The Local Convexity of Solving Systems of Quadratic Equations

Abstract

This paper considers the recovery of a rank r positive semidefinite matrix \({X X^T \in \mathbb{R}^{n\times n}}\) from m scalar measurements of the form \({y_i := a_i^T X X^T a_i}\) (i.e., quadratic measurements of X). Such problems arise in a variety of applications, including covariance sketching of high-dimensional data streams, quadratic regression, quantum state tomography, among others. A natural approach to this problem is to minimize the loss function \({f(U) = \sum_i (y_i - a_{i}^{T}UU^{T}a_i)^2}\) which has an entire manifold of solutions given by \({\{XO\}_{O\in\mathcal{O}_r}}\) where \({\mathcal{O}_r}\) is the orthogonal group of \({r\times r}\) orthogonal matrices; this is non-convex in the \({n\times r}\) matrix U, but methods like gradient descent are simple and easy to implement (as compared to semidefinite relaxation approaches).
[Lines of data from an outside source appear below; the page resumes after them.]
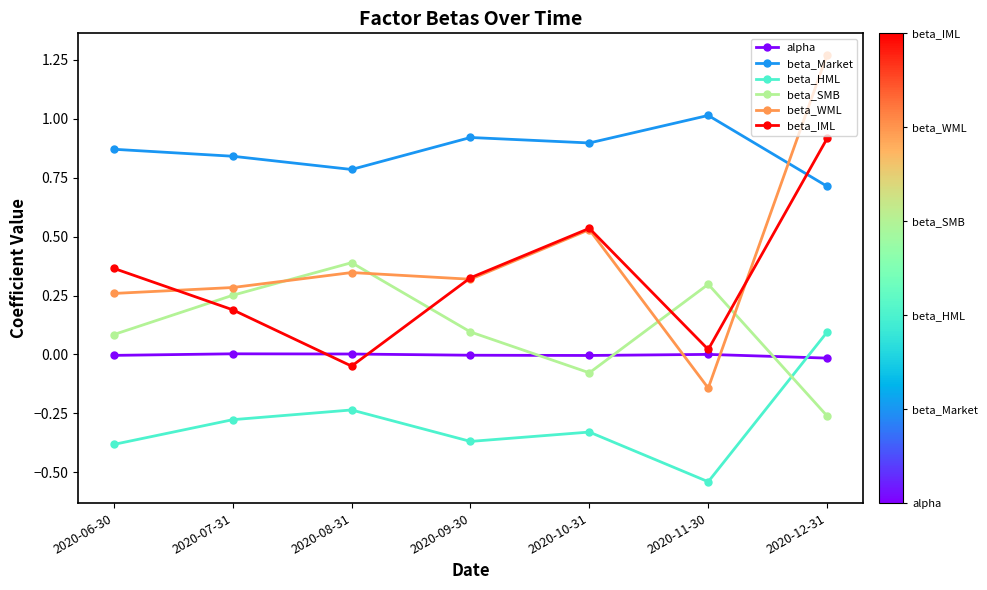

Which series has the widest spread of values?

beta_WML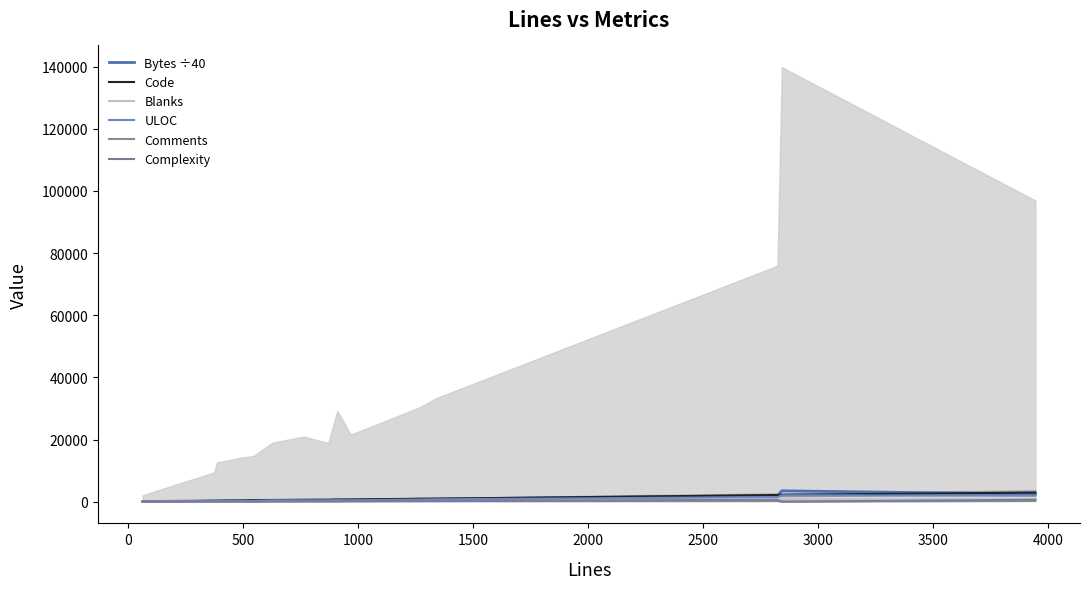

What is the approximate value of Bytes ÷40 at 2000?

475.1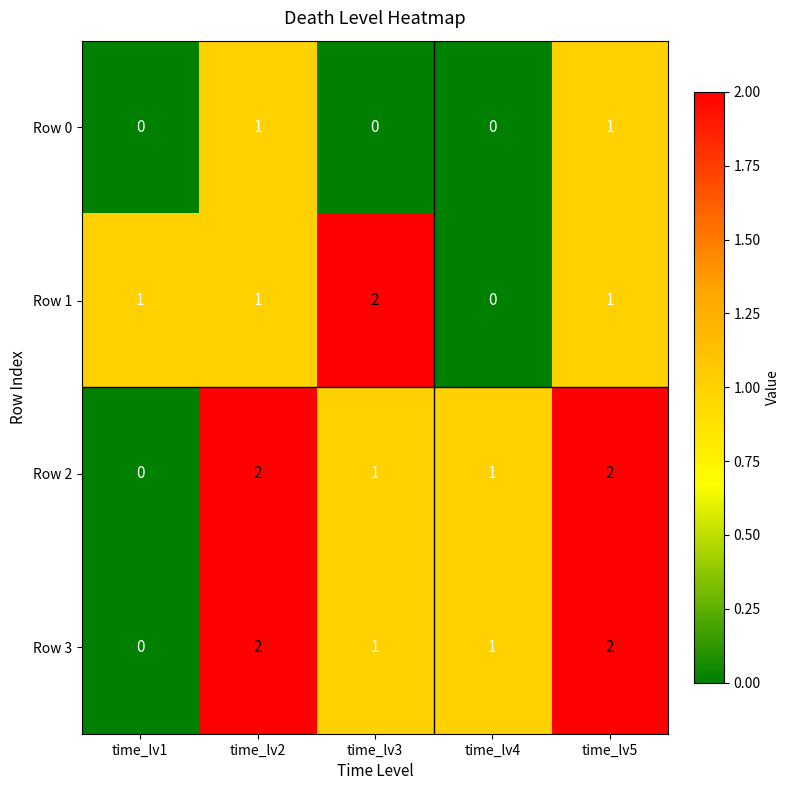

Is it true that Row 2 equals 0 at time_lv1?

True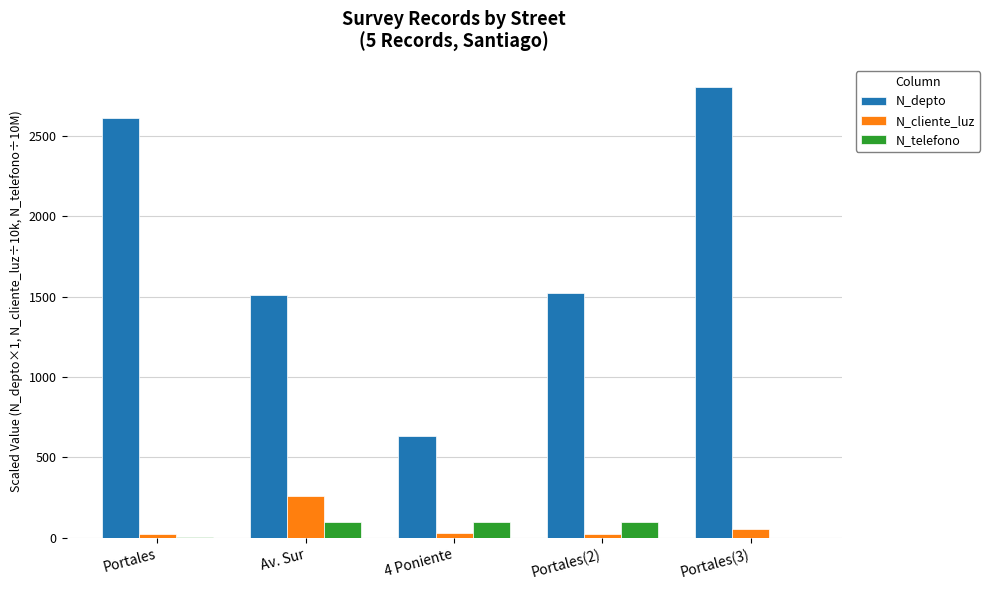

How many groups of bars are there?

5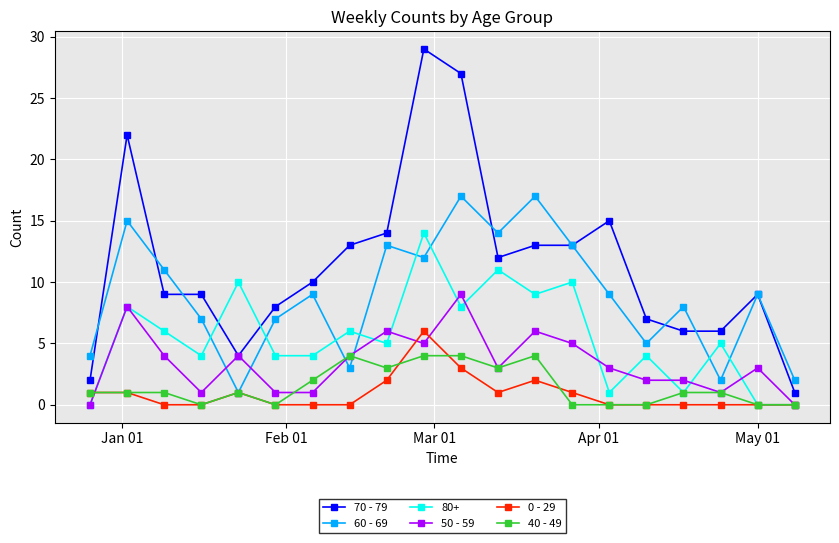

Which series has the largest total across all categories?

70 - 79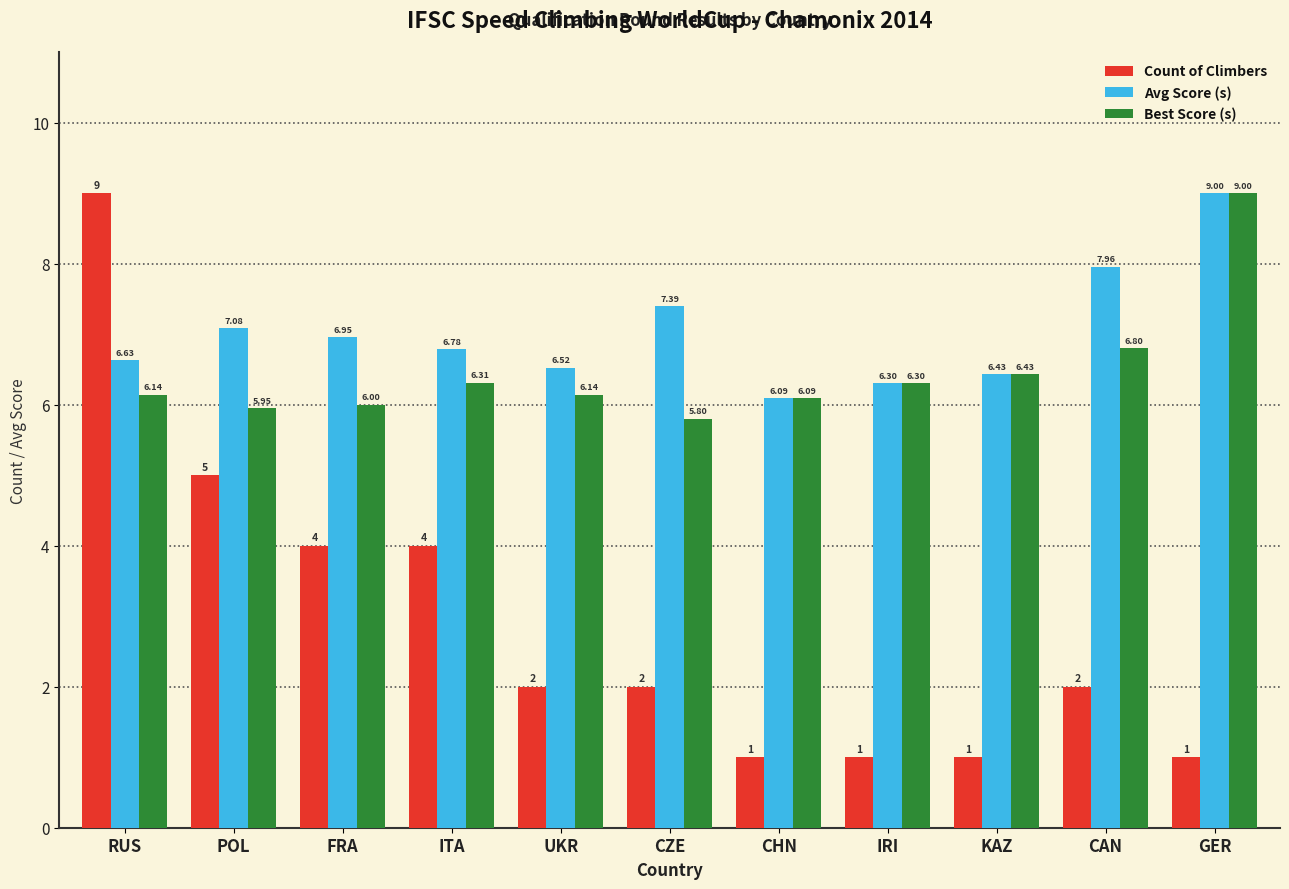

Where does the Best Score (s) series first go above 6?

RUS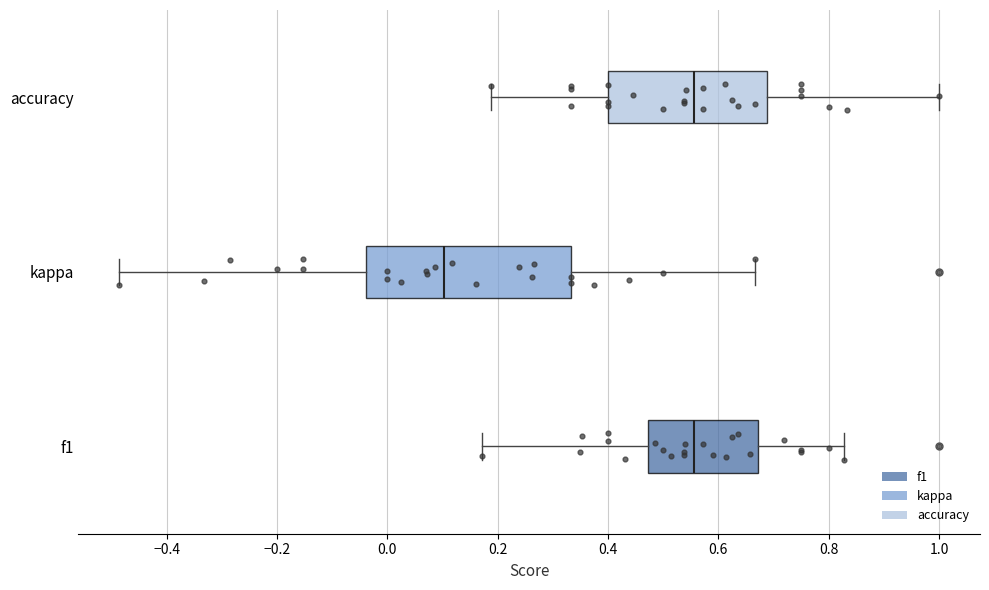

Reading bottom to top, transcribe this box plot: for each box, give where its median line is, the range the box spans, and where its two whiskers end, as read against the x-axis. The values are not printed on the chart, so give them approximately, as read against the axis.

f1: median 0.56, box 0.48 to 0.68, whiskers 0.18 to 0.82
kappa: median 0.10, box -0.04 to 0.34, whiskers -0.48 to 0.66
accuracy: median 0.56, box 0.40 to 0.68, whiskers 0.18 to 1.00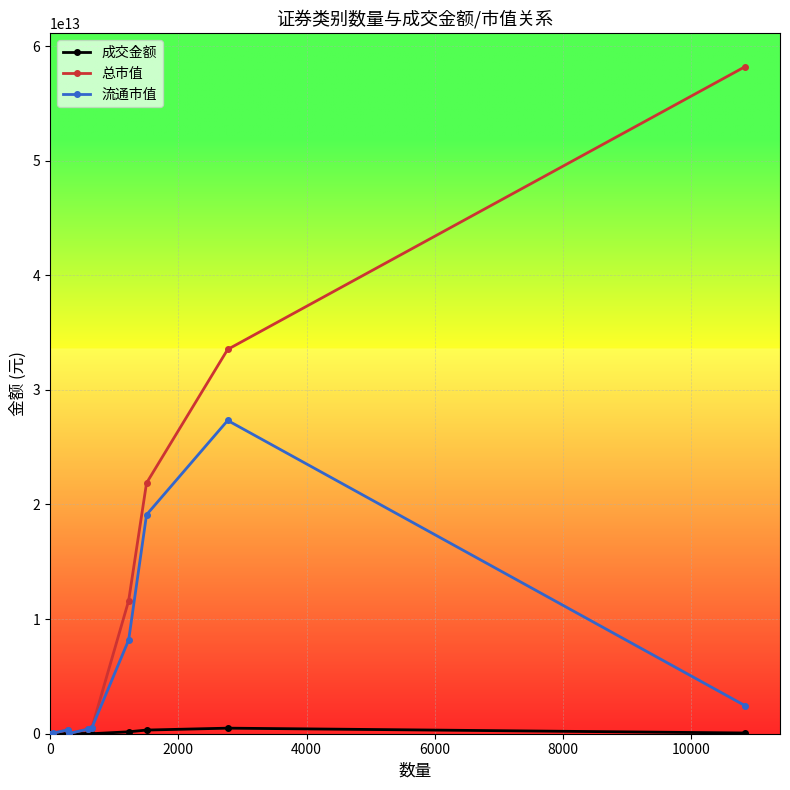

At how many categories does at least one series exceed 18421234847450?

3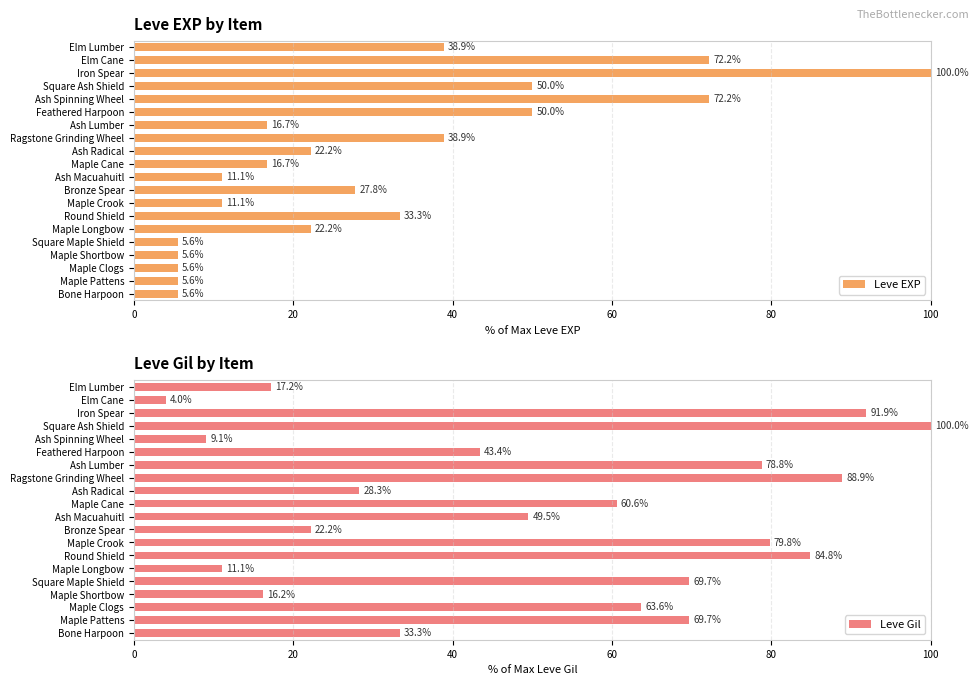

What are all the series names shown in the legend?

Leve EXP, Leve Gil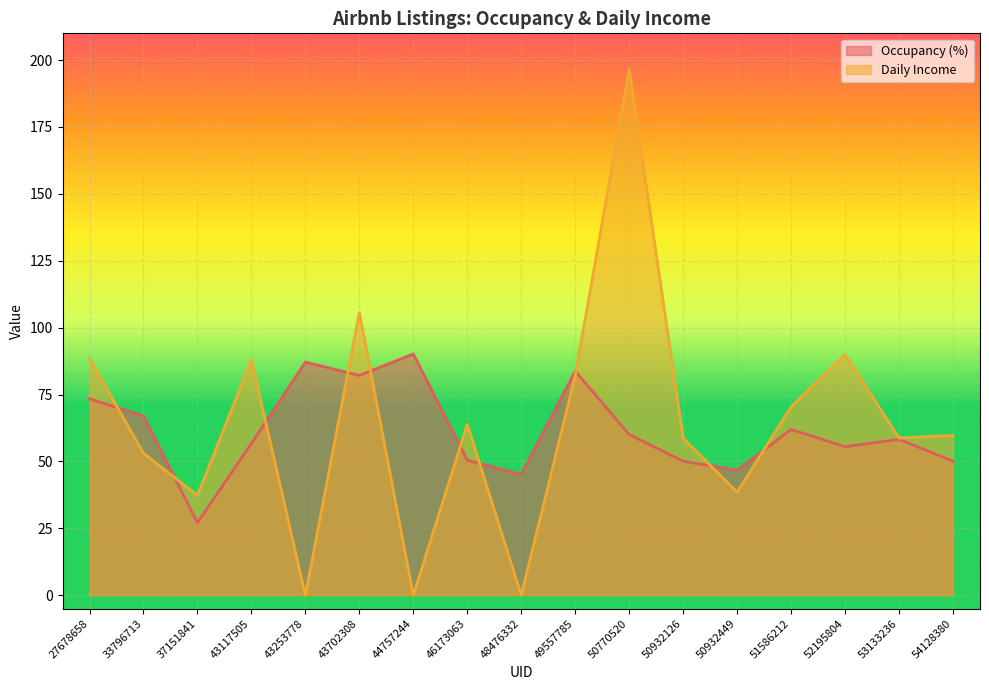

At how many categories does at least one series exceed 120?

1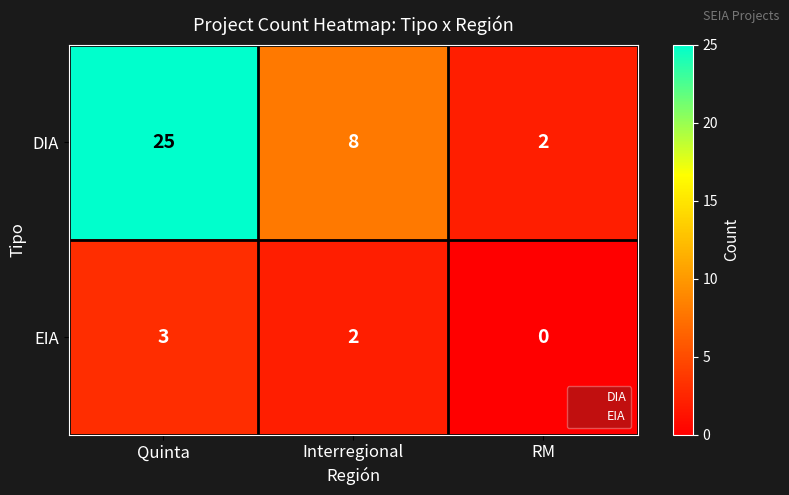

Count the number of categories in the chart.

3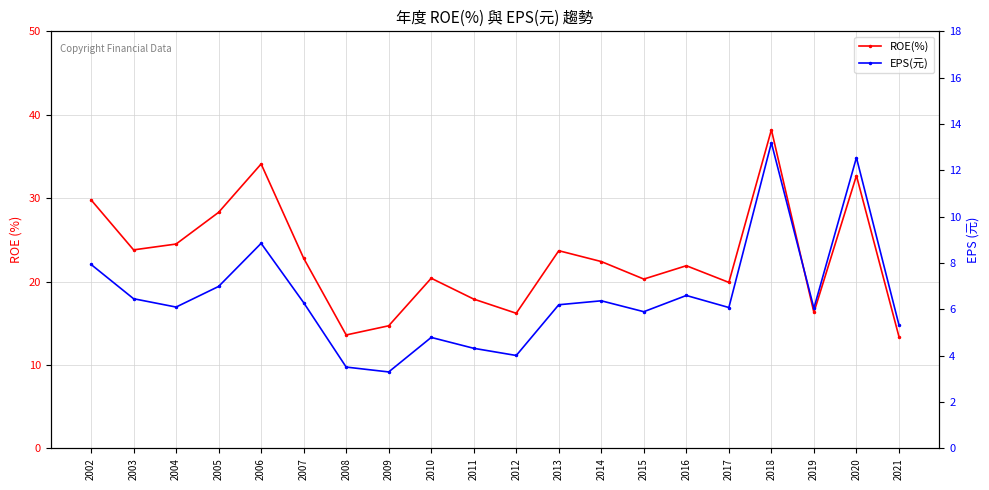

True or false: EPS(元) has more than 0 interior local peaks.

True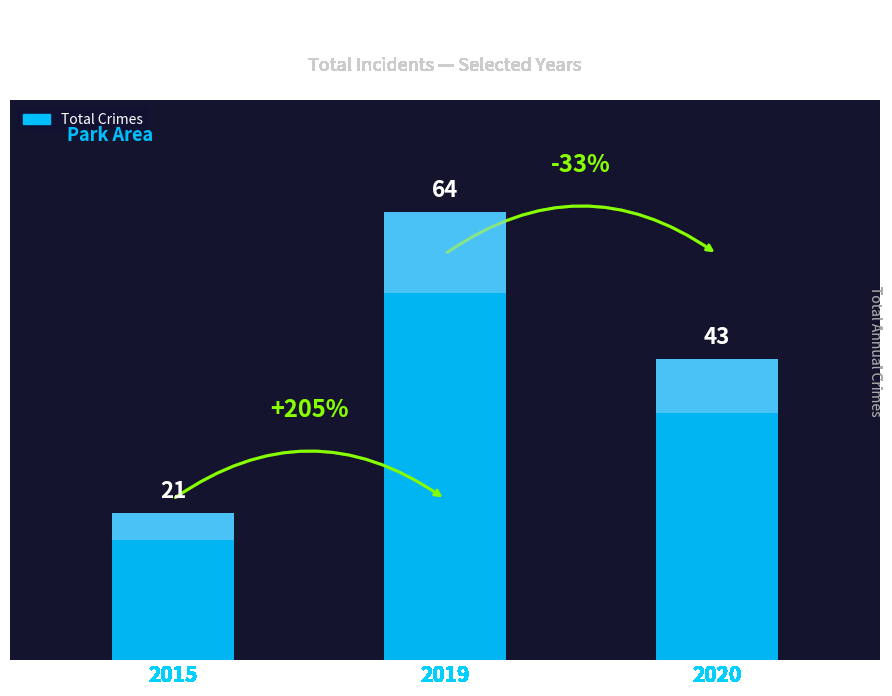

Reading left to right, transcribe all the data shown in this chart.

2015=21	2019=64	2020=43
In this paper we show that once we have \({m \geq Cnr\,{\rm log}^2(n)}\) samples from isotropic gaussian \({a_i}\), with high probability (a) this function admits a dimension-independent region of local strong convexity on lines perpendicular to the solution manifold, and (b) with an additional polynomial factor of r samples, a simple spectral initialization will land within the region of convexity with high probability. Together, this implies that gradient descent with initialization (but no re-sampling) will converge linearly to the correct X, up to an orthogonal transformation. We believe that this general technique (local convexity reachable by spectral initialization) should prove applicable to a broader class of nonconvex optimization problems.